The ML domain is constantly growing, and it is not possible to cover all of the algorithms in a single article. The multidisciplinary nature of ML was the most challenging difficulty to overcome in this review. However, the contributions of co-authors allowed the search to be limited to widely-used AI methodologies.
2. Methodology
This work corresponds to an extensive review of the literature published of the recent advances in methodological proposals that contribute to developing the AI concept supported by ML technology. The methodology used for this literature review was content analysis; a valid technique for the study of scientific documents [
32], used to: identify, classify, and analyze services in smart cities [
33], study advances in nanotechnology applied to innovative packaging [
34], propose a conceptual framework for strategic management [
35], and analyze reverse-logistics models aimed at solid waste management [
36,
37,
38].
This review identifies and analyzes research that proposes new AI methods emerging as reliable and efficient tools in data management. The development of the proposed methodology provides technical background on the indicated methods and knowledge on using these algorithms for data management problems. AI methodological developments for BD processing as a solution for data management were used by Allam and Dhunny [
39] to propose a framework that regulates and formulates BD processing policies through AI and ML aimed at the smart city concept.
Using the same methodology, Henrique et al. [
40] analyzed different ML methods and techniques to predict financial market values, resulting in a bibliographic review of the most critical studies on this topic. Likewise, van Klompenburg et al. [
41] used it to extract and synthesize ML algorithms used in predictive studies of agricultural crop yield.
——————————
◆ Task description:
Please continue the passage on the machine learning literature review, picking up right after its final sentence.

[Saved data entries]
——————————
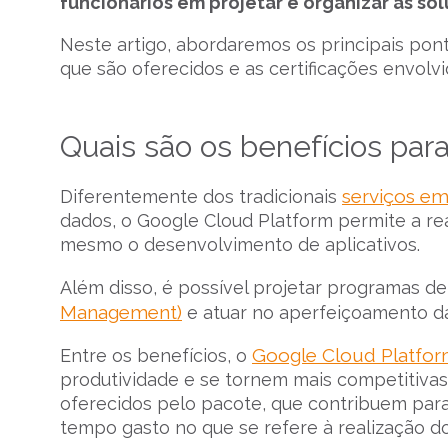
funcionários em projetar e organizar as so
Neste artigo, abordaremos os principais pont
que são oferecidos e as certificações envolvid
Quais são os benefícios pa
serviços e
Diferentemente dos tradicionais
dados, o Google Cloud Platform permite a rea
mesmo o desenvolvimento de aplicativos.
Além disso, é possível projetar programas d
Management)
e atuar no aperfeiçoamento 
Google Cloud Platfo
Entre os benefícios, o
produtividade e se tornem mais competitivas.
oferecidos pelo pacote, que contribuem para
tempo gasto no que se refere à realização do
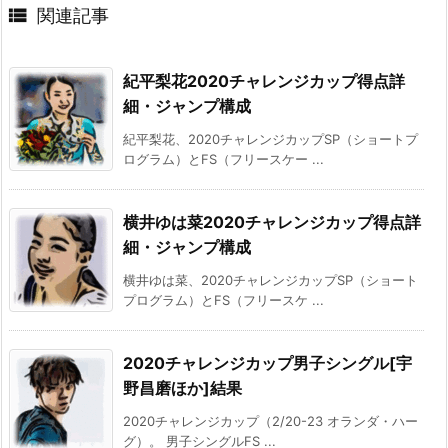

関連記事
紀平梨花2020チャレンジカップ得点詳
細・ジャンプ構成
紀平梨花、2020チャレンジカップSP（ショートプ
ログラム）とFS（フリースケー ...
横井ゆは菜2020チャレンジカップ得点詳
細・ジャンプ構成
横井ゆは菜、2020チャレンジカップSP（ショート
プログラム）とFS（フリースケ ...
2020チャレンジカップ男子シングル[宇
野昌磨ほか]結果
2020チャレンジカップ（2/20-23 オランダ・ハー
グ）。 男子シングルFS ...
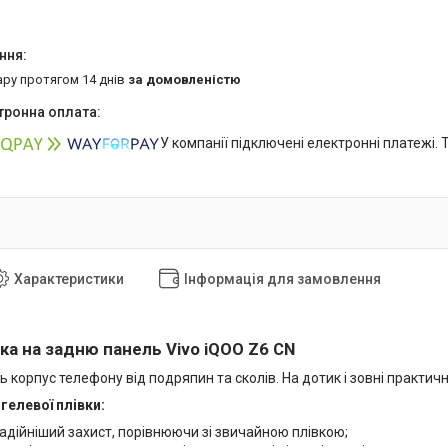
ару протягом 14 днів
за домовленістю
У компанії підключені електронні платежі.
Характеристики
Інформація для замовлення
ка на задню панель Vivo iQOO Z6 CN
ь корпус телефону від подряпин та сколів. На дотик і зовні практич
гелевої плівки:
адійніший захист, порівнюючи зі звичайною плівкою;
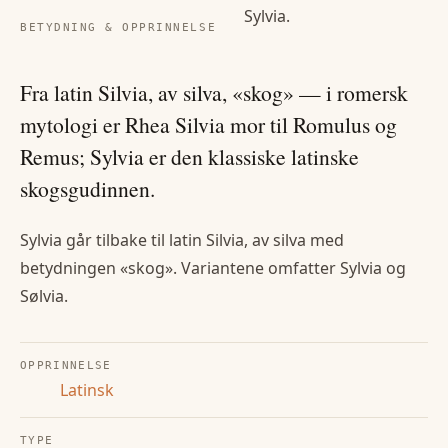
Sylvia
.
BETYDNING & OPPRINNELSE
Fra latin Silvia, av silva, «skog» — i romersk
mytologi er Rhea Silvia mor til Romulus og
Remus; Sylvia er den klassiske latinske
skogsgudinnen.
Sylvia går tilbake til latin Silvia, av silva med
betydningen «skog». Variantene omfatter Sylvia og
Sølvia.
OPPRINNELSE
Latinsk
TYPE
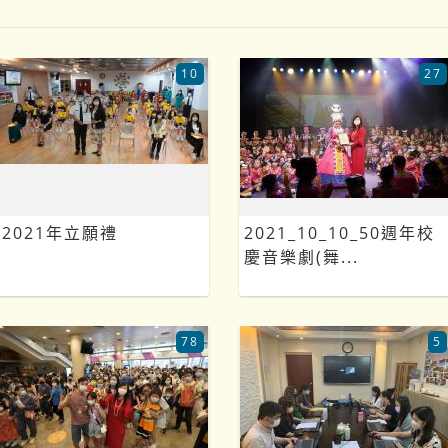
10
27
2021年立願禮
2021_10_10_50週年校
慶音樂劇(舞...
78
5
——————————
◆ Response for this exercise:
This study is divided into categories, groups, and subgroups. The categories are represented by the 12 proposed emerging AI technologies. The groups constitute the four AI techniques represented in the ML domain. Each group contains the methodological contributions (subgroups) that illustrate some of the most outstanding algorithms used in the ML, identifying their degree of development through the investigations.
In this work, a systematic review of the scientific literature published between the years 2017 and 2021 has been carried out. For its preparation, the guidelines of the PRISMA statement [
42,
43] have been followed.
Figure 2 summarizes the proposed PRISMA methodology. The systematic search was carried out with the Google Scholar search engine using the WOS and Scopus digital platforms, mainly databases, such as Springer Link, EmeraldInsight, Science Direct, Wiley Online Library, Taylor & Francis Group, and IEEE Xplore Digital Library. The keywords used were machine learning, data management, BD, and artificial intelligence.
In addition, to choose an article, two types of quality measures were mainly considered: journal impact factor (JIF) and journal citation indicator (JCI), while not being excluding factors (
Table S1). Initially, we reviewed about 4000 publications in scientific journals, identifying 883 articles for the first step. For the second step, the studies were selected by reviewing the most relevant titles. Subsequently, in the third step, the summaries were read. After the final choice (reading the abstracts), in the fourth and last step, we read the complete publication. Then, the articles were reviewed in terms of the inclusion criteria: (1) scientific studies that are part of the WOS and SCOPUS digital platforms; (2) which propose methodological solutions for data collection and management; (3) that in the context of methodological advance, the conceptual bias is studied; (4) that develop comparisons between the solution methods and results obtained; and (5) that have been published between the years 2017 and 2021. The exclusion criteria were: (1) data collection and management capacity, (2) research domain, (3) results obtained, and (4) AI methodology used.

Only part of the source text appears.